### What to produce:
Give all of the lines again, with nothing added or dropped.

Dataset records

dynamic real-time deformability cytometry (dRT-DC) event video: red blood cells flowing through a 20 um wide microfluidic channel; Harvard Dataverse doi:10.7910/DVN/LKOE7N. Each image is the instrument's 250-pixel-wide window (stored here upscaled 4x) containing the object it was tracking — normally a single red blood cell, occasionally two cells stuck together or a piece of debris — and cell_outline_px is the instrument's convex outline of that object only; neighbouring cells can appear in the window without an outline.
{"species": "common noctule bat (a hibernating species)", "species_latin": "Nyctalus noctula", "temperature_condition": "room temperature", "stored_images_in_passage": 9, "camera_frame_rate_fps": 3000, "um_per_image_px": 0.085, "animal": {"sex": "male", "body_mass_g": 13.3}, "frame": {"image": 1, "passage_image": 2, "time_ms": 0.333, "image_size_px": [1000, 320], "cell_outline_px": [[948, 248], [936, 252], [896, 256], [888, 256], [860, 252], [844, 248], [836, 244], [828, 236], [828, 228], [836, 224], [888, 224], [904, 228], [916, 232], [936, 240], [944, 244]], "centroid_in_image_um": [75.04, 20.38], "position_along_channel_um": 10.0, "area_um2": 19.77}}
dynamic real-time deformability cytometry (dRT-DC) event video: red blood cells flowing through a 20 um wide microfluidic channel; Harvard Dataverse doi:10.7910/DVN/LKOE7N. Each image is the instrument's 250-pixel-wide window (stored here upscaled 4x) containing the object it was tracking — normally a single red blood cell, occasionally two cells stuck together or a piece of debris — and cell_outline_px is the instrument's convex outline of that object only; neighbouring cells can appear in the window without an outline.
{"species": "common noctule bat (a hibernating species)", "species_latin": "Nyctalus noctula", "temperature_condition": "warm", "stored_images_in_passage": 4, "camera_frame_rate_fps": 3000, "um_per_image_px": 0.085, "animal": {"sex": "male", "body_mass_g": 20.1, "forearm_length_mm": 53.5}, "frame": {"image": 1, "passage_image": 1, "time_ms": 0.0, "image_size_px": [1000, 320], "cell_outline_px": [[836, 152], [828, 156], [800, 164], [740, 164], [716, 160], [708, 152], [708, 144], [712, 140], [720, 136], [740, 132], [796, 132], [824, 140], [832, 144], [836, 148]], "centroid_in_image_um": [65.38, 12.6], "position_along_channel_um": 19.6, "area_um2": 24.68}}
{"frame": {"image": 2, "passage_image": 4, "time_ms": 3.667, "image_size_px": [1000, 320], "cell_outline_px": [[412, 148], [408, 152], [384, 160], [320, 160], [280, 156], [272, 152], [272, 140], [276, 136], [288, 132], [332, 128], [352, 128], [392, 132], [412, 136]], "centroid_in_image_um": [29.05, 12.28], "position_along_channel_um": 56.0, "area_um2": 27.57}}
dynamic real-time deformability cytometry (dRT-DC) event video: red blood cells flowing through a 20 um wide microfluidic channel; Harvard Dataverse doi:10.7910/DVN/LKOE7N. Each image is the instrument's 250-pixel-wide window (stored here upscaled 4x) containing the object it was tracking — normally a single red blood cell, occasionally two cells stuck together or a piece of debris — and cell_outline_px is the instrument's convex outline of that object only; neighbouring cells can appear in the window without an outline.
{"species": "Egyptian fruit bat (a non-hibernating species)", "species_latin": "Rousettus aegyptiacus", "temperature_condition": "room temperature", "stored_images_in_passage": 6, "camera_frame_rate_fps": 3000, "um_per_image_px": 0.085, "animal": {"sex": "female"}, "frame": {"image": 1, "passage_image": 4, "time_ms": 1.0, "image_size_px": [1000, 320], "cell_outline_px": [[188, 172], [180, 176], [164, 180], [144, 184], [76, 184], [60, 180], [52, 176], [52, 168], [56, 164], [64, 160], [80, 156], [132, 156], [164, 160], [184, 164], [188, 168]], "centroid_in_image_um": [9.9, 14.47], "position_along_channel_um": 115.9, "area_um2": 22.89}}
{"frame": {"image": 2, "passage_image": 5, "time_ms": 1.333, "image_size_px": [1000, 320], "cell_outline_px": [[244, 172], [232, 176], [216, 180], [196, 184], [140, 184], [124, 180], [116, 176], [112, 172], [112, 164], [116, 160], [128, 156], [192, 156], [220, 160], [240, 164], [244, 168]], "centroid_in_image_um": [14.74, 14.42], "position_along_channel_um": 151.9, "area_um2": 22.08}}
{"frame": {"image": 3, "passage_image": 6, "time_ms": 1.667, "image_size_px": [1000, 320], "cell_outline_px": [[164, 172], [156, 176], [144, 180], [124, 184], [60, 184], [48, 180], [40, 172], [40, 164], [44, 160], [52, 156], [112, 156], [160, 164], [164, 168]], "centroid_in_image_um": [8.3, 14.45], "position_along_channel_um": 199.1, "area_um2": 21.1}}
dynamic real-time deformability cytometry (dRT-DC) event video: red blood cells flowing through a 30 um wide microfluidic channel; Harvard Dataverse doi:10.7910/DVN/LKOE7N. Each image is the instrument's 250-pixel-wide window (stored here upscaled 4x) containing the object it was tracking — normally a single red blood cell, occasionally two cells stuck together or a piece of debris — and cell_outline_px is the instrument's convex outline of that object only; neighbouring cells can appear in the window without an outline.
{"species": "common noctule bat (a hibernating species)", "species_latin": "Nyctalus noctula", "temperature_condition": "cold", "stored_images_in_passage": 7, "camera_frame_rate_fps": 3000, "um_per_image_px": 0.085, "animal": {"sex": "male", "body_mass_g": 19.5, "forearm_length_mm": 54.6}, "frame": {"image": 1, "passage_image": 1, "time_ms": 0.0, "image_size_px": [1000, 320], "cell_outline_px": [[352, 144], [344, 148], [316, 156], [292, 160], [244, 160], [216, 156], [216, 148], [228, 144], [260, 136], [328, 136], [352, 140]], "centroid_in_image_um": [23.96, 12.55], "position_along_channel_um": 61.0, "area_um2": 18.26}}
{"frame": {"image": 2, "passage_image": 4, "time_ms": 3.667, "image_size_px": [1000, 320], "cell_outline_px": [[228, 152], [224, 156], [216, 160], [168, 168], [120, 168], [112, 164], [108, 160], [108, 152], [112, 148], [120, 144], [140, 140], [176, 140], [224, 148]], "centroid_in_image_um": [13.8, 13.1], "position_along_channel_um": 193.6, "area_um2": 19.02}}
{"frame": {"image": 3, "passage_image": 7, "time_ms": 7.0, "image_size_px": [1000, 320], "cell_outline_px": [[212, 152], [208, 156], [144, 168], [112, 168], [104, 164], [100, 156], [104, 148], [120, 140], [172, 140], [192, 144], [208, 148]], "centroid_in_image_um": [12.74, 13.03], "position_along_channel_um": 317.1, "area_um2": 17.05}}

### Written response:
dynamic real-time deformability cytometry (dRT-DC) event video: red blood cells flowing through a 20 um wide microfluidic channel; Harvard Dataverse doi:10.7910/DVN/LKOE7N. Each image is the instrument's 250-pixel-wide window (stored here upscaled 4x) containing the object it was tracking — normally a single red blood cell, occasionally two cells stuck together or a piece of debris — and cell_outline_px is the instrument's convex outline of that object only; neighbouring cells can appear in the window without an outline.
{"species": "common noctule bat (a hibernating species)", "species_latin": "Nyctalus noctula", "temperature_condition": "room temperature", "stored_images_in_passage": 9, "camera_frame_rate_fps": 3000, "um_per_image_px": 0.085, "animal": {"sex": "male", "body_mass_g": 13.3}, "frame": {"image": 1, "passage_image": 2, "time_ms": 0.333, "image_size_px": [1000, 320], "cell_outline_px": [[948, 248], [936, 252], [896, 256], [888, 256], [860, 252], [844, 248], [836, 244], [828, 236], [828, 228], [836, 224], [888, 224], [904, 228], [916, 232], [936, 240], [944, 244]], "centroid_in_image_um": [75.04, 20.38], "position_along_channel_um": 10.0, "area_um2": 19.77}}
dynamic real-time deformability cytometry (dRT-DC) event video: red blood cells flowing through a 20 um wide microfluidic channel; Harvard Dataverse doi:10.7910/DVN/LKOE7N. Each image is the instrument's 250-pixel-wide window (stored here upscaled 4x) containing the object it was tracking — normally a single red blood cell, occasionally two cells stuck together or a piece of debris — and cell_outline_px is the instrument's convex outline of that object only; neighbouring cells can appear in the window without an outline.
{"species": "common noctule bat (a hibernating species)", "species_latin": "Nyctalus noctula", "temperature_condition": "warm", "stored_images_in_passage": 4, "camera_frame_rate_fps": 3000, "um_per_image_px": 0.085, "animal": {"sex": "male", "body_mass_g": 20.1, "forearm_length_mm": 53.5}, "frame": {"image": 1, "passage_image": 1, "time_ms": 0.0, "image_size_px": [1000, 320], "cell_outline_px": [[836, 152], [828, 156], [800, 164], [740, 164], [716, 160], [708, 152], [708, 144], [712, 140], [720, 136], [740, 132], [796, 132], [824, 140], [832, 144], [836, 148]], "centroid_in_image_um": [65.38, 12.6], "position_along_channel_um": 19.6, "area_um2": 24.68}}
{"frame": {"image": 2, "passage_image": 4, "time_ms": 3.667, "image_size_px": [1000, 320], "cell_outline_px": [[412, 148], [408, 152], [384, 160], [320, 160], [280, 156], [272, 152], [272, 140], [276, 136], [288, 132], [332, 128], [352, 128], [392, 132], [412, 136]], "centroid_in_image_um": [29.05, 12.28], "position_along_channel_um": 56.0, "area_um2": 27.57}}
dynamic real-time deformability cytometry (dRT-DC) event video: red blood cells flowing through a 20 um wide microfluidic channel; Harvard Dataverse doi:10.7910/DVN/LKOE7N. Each image is the instrument's 250-pixel-wide window (stored here upscaled 4x) containing the object it was tracking — normally a single red blood cell, occasionally two cells stuck together or a piece of debris — and cell_outline_px is the instrument's convex outline of that object only; neighbouring cells can appear in the window without an outline.
{"species": "Egyptian fruit bat (a non-hibernating species)", "species_latin": "Rousettus aegyptiacus", "temperature_condition": "room temperature", "stored_images_in_passage": 6, "camera_frame_rate_fps": 3000, "um_per_image_px": 0.085, "animal": {"sex": "female"}, "frame": {"image": 1, "passage_image": 4, "time_ms": 1.0, "image_size_px": [1000, 320], "cell_outline_px": [[188, 172], [180, 176], [164, 180], [144, 184], [76, 184], [60, 180], [52, 176], [52, 168], [56, 164], [64, 160], [80, 156], [132, 156], [164, 160], [184, 164], [188, 168]], "centroid_in_image_um": [9.9, 14.47], "position_along_channel_um": 115.9, "area_um2": 22.89}}
{"frame": {"image": 2, "passage_image": 5, "time_ms": 1.333, "image_size_px": [1000, 320], "cell_outline_px": [[244, 172], [232, 176], [216, 180], [196, 184], [140, 184], [124, 180], [116, 176], [112, 172], [112, 164], [116, 160], [128, 156], [192, 156], [220, 160], [240, 164], [244, 168]], "centroid_in_image_um": [14.74, 14.42], "position_along_channel_um": 151.9, "area_um2": 22.08}}
{"frame": {"image": 3, "passage_image": 6, "time_ms": 1.667, "image_size_px": [1000, 320], "cell_outline_px": [[164, 172], [156, 176], [144, 180], [124, 184], [60, 184], [48, 180], [40, 172], [40, 164], [44, 160], [52, 156], [112, 156], [160, 164], [164, 168]], "centroid_in_image_um": [8.3, 14.45], "position_along_channel_um": 199.1, "area_um2": 21.1}}
dynamic real-time deformability cytometry (dRT-DC) event video: red blood cells flowing through a 30 um wide microfluidic channel; Harvard Dataverse doi:10.7910/DVN/LKOE7N. Each image is the instrument's 250-pixel-wide window (stored here upscaled 4x) containing the object it was tracking — normally a single red blood cell, occasionally two cells stuck together or a piece of debris — and cell_outline_px is the instrument's convex outline of that object only; neighbouring cells can appear in the window without an outline.
{"species": "common noctule bat (a hibernating species)", "species_latin": "Nyctalus noctula", "temperature_condition": "cold", "stored_images_in_passage": 7, "camera_frame_rate_fps": 3000, "um_per_image_px": 0.085, "animal": {"sex": "male", "body_mass_g": 19.5, "forearm_length_mm": 54.6}, "frame": {"image": 1, "passage_image": 1, "time_ms": 0.0, "image_size_px": [1000, 320], "cell_outline_px": [[352, 144], [344, 148], [316, 156], [292, 160], [244, 160], [216, 156], [216, 148], [228, 144], [260, 136], [328, 136], [352, 140]], "centroid_in_image_um": [23.96, 12.55], "position_along_channel_um": 61.0, "area_um2": 18.26}}
{"frame": {"image": 2, "passage_image": 4, "time_ms": 3.667, "image_size_px": [1000, 320], "cell_outline_px": [[228, 152], [224, 156], [216, 160], [168, 168], [120, 168], [112, 164], [108, 160], [108, 152], [112, 148], [120, 144], [140, 140], [176, 140], [224, 148]], "centroid_in_image_um": [13.8, 13.1], "position_along_channel_um": 193.6, "area_um2": 19.02}}
{"frame": {"image": 3, "passage_image": 7, "time_ms": 7.0, "image_size_px": [1000, 320], "cell_outline_px": [[212, 152], [208, 156], [144, 168], [112, 168], [104, 164], [100, 156], [104, 148], [120, 140], [172, 140], [192, 144], [208, 148]], "centroid_in_image_um": [12.74, 13.03], "position_along_channel_um": 317.1, "area_um2": 17.05}}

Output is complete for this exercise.